Every autograph book in the Kilmainham Archive collection holds some reference to the poor quality of the food and they are often prominently and elaborately detailed. In the autograph book of Bridget Reed: “I hope you will never forget your Holiday in the NDU in the year 1923 when you got boot leather for your dinner and green bulletts (sic) for Potatoes”
Another reference in the autograph book of Mary Twamley mentioned the “green bulletts [sic] & shoe leather, & hard bricks for potatoes for dinner”.
Also in Mary Twamley’s autograph book is a ration list, again from NDU, which reveals the type and quantity of food that the women were provided, a rather limited and meagre diet with small quantities of milk, meat and root vegetables, tea and jam:
A more unusual form of entry, was a de facto diary detailing the ongoing negotiations of the minutae of food delivery, quantity and quality found in the autograph book of Mary Twamley. Alongside information on the exact form and quantity of food, the lack of access to knives became the focus of protests: “Q.M. asks for knife for cutting bread and Seargeant Conlon refuse same. With result that all left Dining Hall and left Dinner there. Ultimatium sent Gov that no one would pass gate until knives were given and that everything was settled”. This reference may reveal why ordinary cutlery knives are represented in graffiti in a number of locations throughout West (B) Wing of Kilmainham Gaol:
Clearly, the knife depicted above is drawn around rather than a freehand representation and the knife has a rounded end so does not appear to be representing menace or threat. Perhaps these ‘knives’ were being used to taunt the guards, the women victorious in secreting and removing this prohibited form from the dining room?
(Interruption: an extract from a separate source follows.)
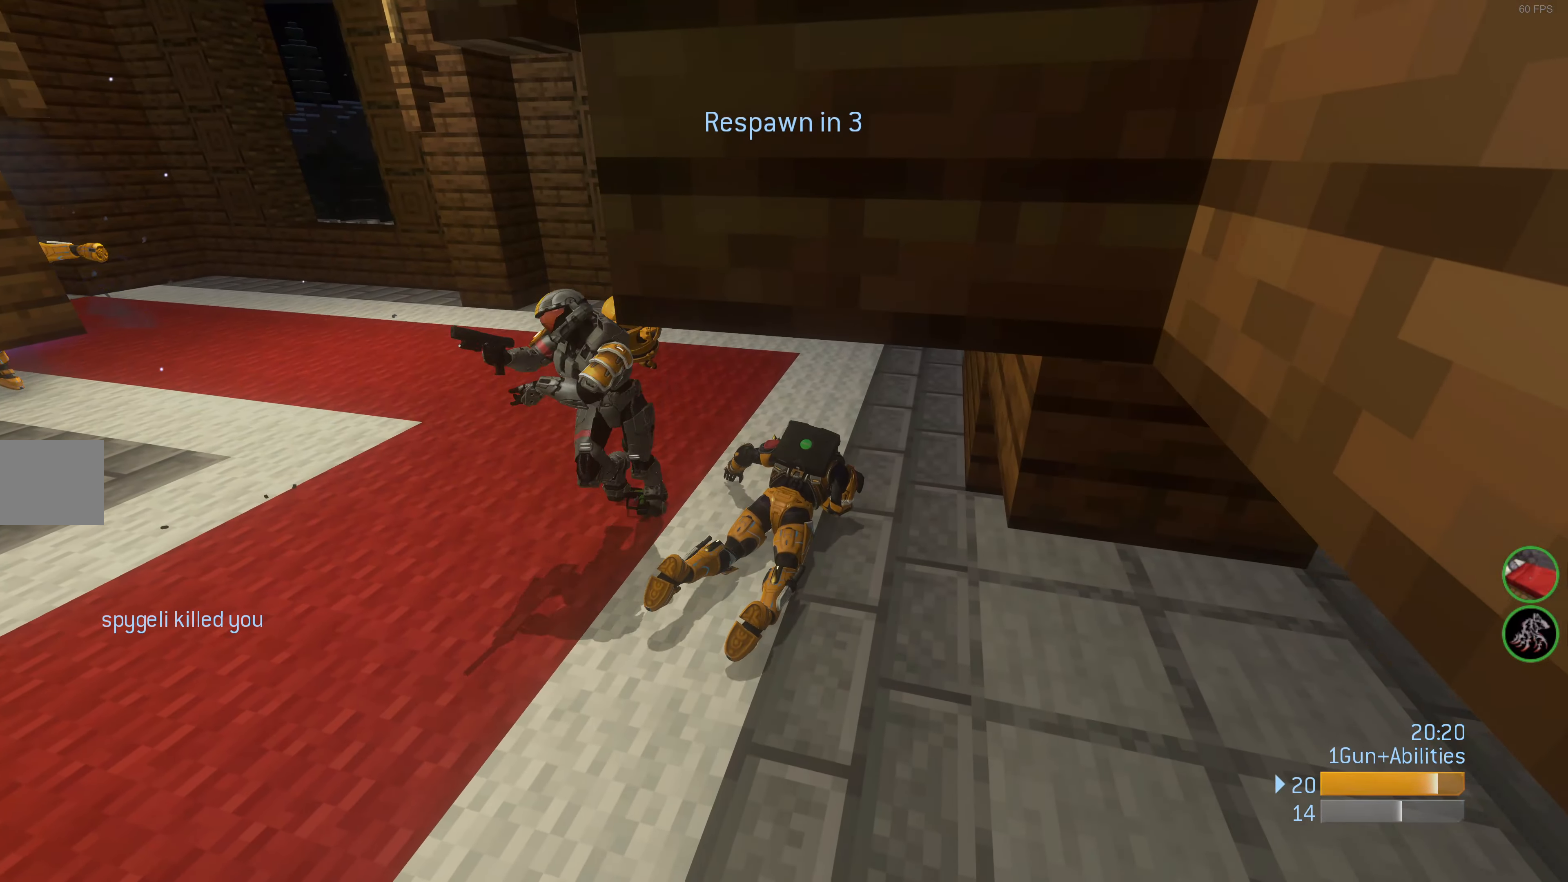
{"buttons": [], "left_stick": "center", "right_stick": "center", "events": []}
When relations with the prison guards and authorities were good women were often allowed to receive food parcels to supplement, or even bypass, the meagre prison rations. Indeed, those who were from more affluent backgrounds were allowed to use their money to purchase food and supplies from shops. Graffiti remnants on Corridor 1 of the Top Floor reveal at least two shopping lists: one of non-edible provisions and the other for food. The non-edibles include ‘safety pins’, ‘elastic’, ‘soap’ and ‘handkerchiefs’ (a number of which have been stroked out – perhaps on being acquired?)
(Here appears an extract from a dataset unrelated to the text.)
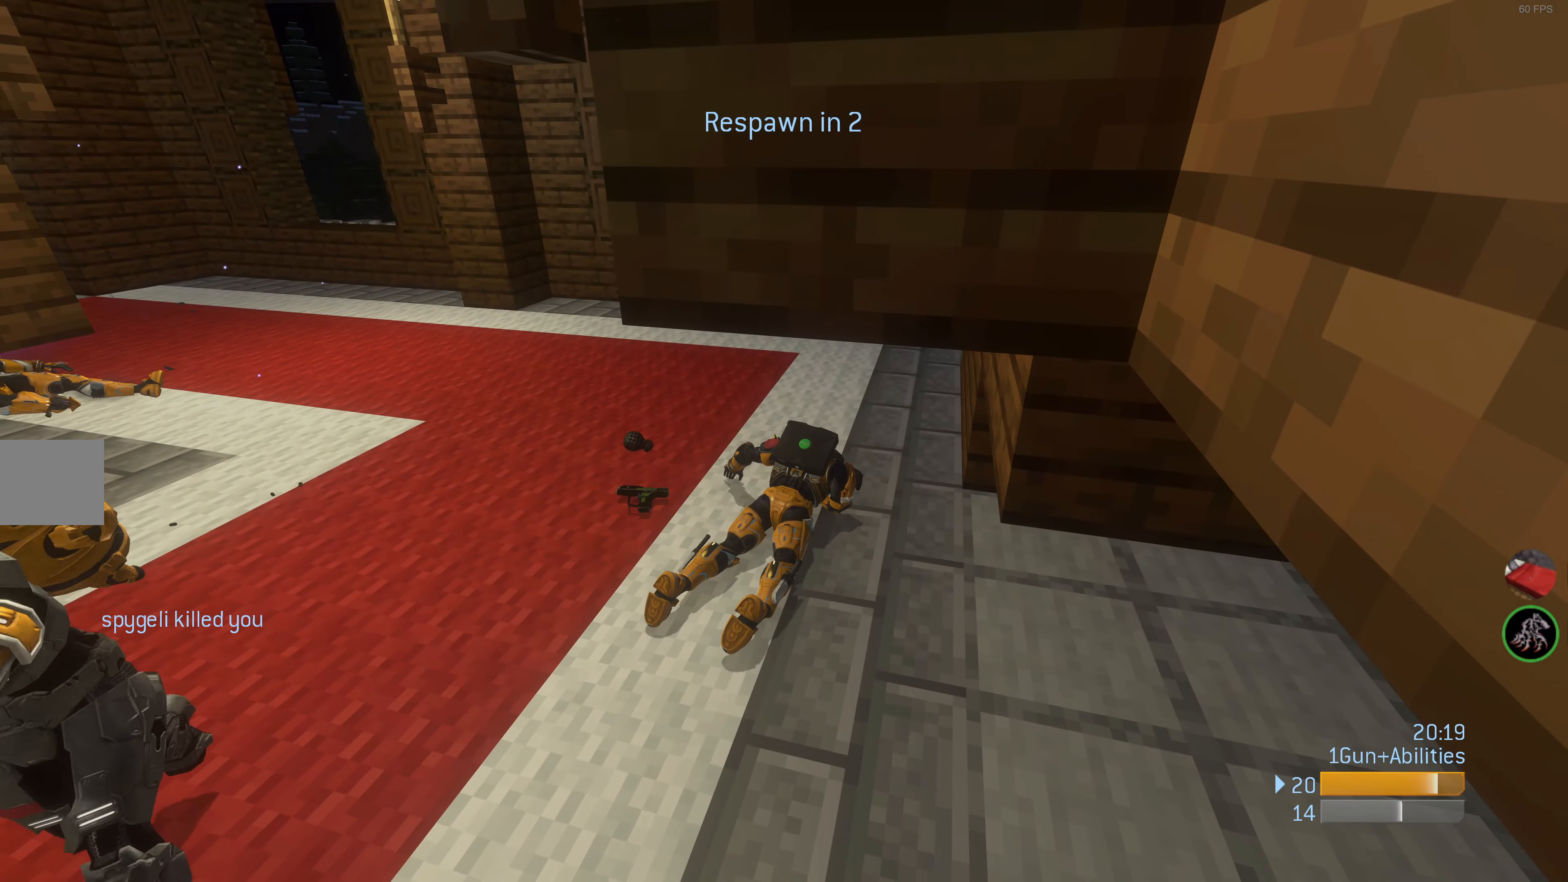
{"buttons": [], "left_stick": "center", "right_stick": "center", "events": [[100, "DPAD_UP", "down"], [217, "DPAD_UP", "up"]]}
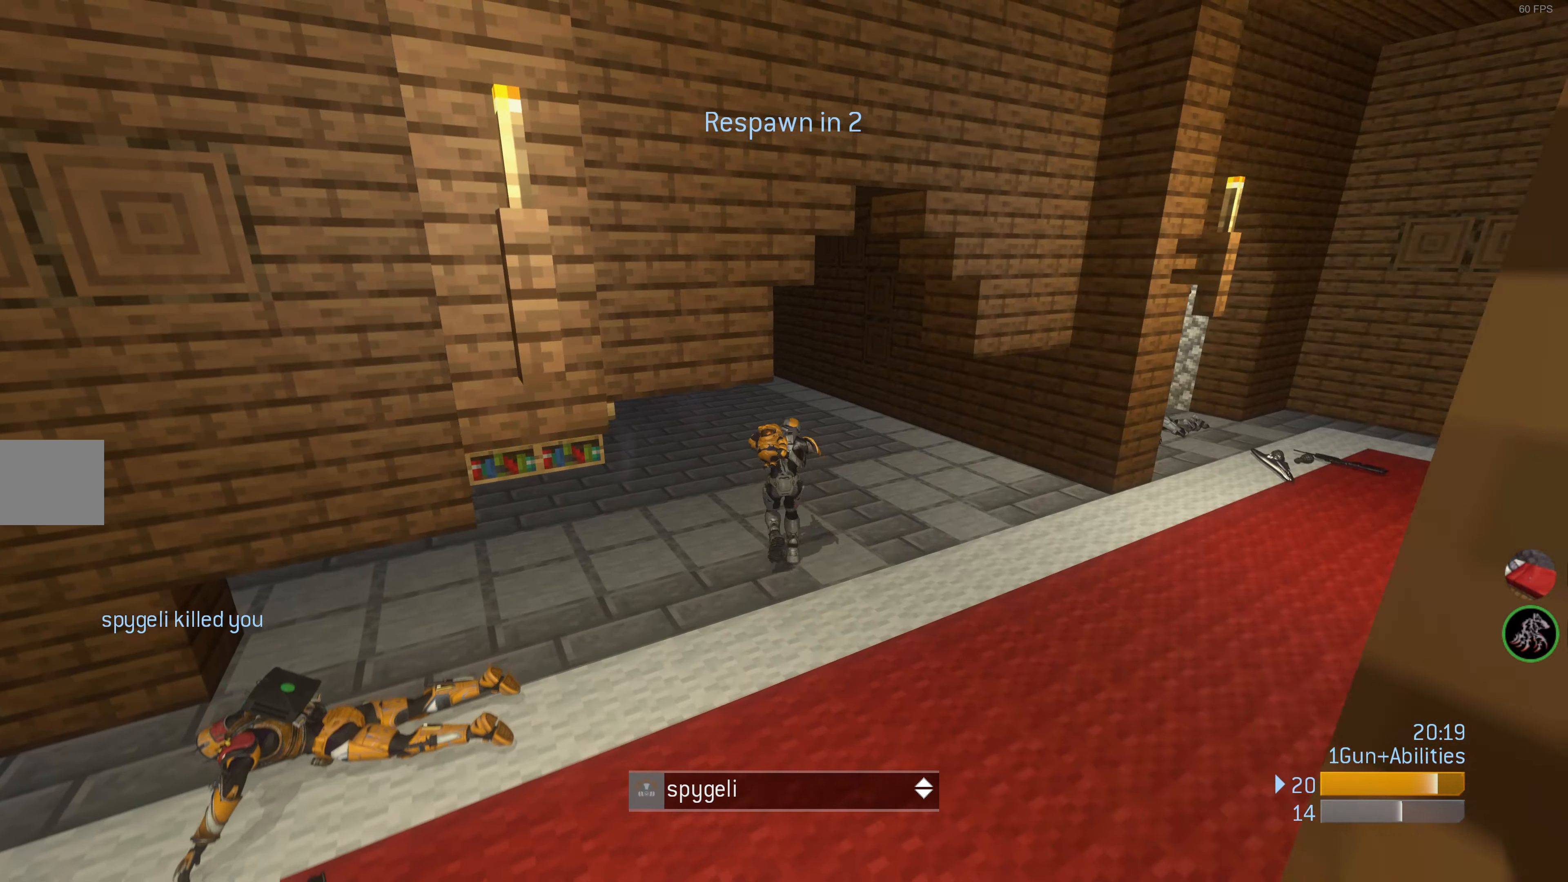
{"buttons": [], "left_stick": "center", "right_stick": "center", "events": []}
Whereas the list of food types seem to have inadvertently been placed onto of an earlier image of a prisoner, distraught, in his cell (perhaps dating from the War of Independence? [1919-1921]). It includes ‘cocoa’, ‘butter’ and ‘bovril’.
Of course the role of food was not just a mudane and everyday way of challenging the regime but was also used as the ultimate means of expressing their rejection of the Free State and their ongoing imprisonment. Hunger Strikes were frequently used by the women as both communal and individual acts, as short-term and long-term means of protesting and publicly highlighting their plight. They played a pivotal role in protest, from the very first women held during the civil war until the last women were released in December 1923, many months after the civil war had officially ended The importance the women placed on hunger strikes can be seen in the autograph books in particular, there is little extant graffiti that refers to them. Many of the women noted alongside their signatures if they had been on hunger strike and for how long. They also noted those released who had been on long-term hunger strikes:
Whilst many were short lived they were often conducted en masse to push for better conditions or mass releases. These communal hunger strikes were often commemorated in the women’s autograph books including M Timmins, who wrote the names and location over three pages:
Mai Moloney created a small booklet to commemorate ‘with new forgetful memory / of the 55 fellow prisoners’.
Food is superficially a fairly mundane subject to explore when trying to understand extraordinary circumstances but it is telling just how important sustenance – and the ability to control it, which lay with the women – was to their everyday lives whilst imprisoned. The poor quality of food (and living conditions) affected many of the women greatly and became a focal point for reminiscence in autograph books. Contestations regarding when, where and how food was served appears on the walls as well as in the women’s autograph books and hunger strikes were used to create crisis points that made the regime act. Taken in totality, food was one of the more important and all-encompassing issues for the women detained during the civil war.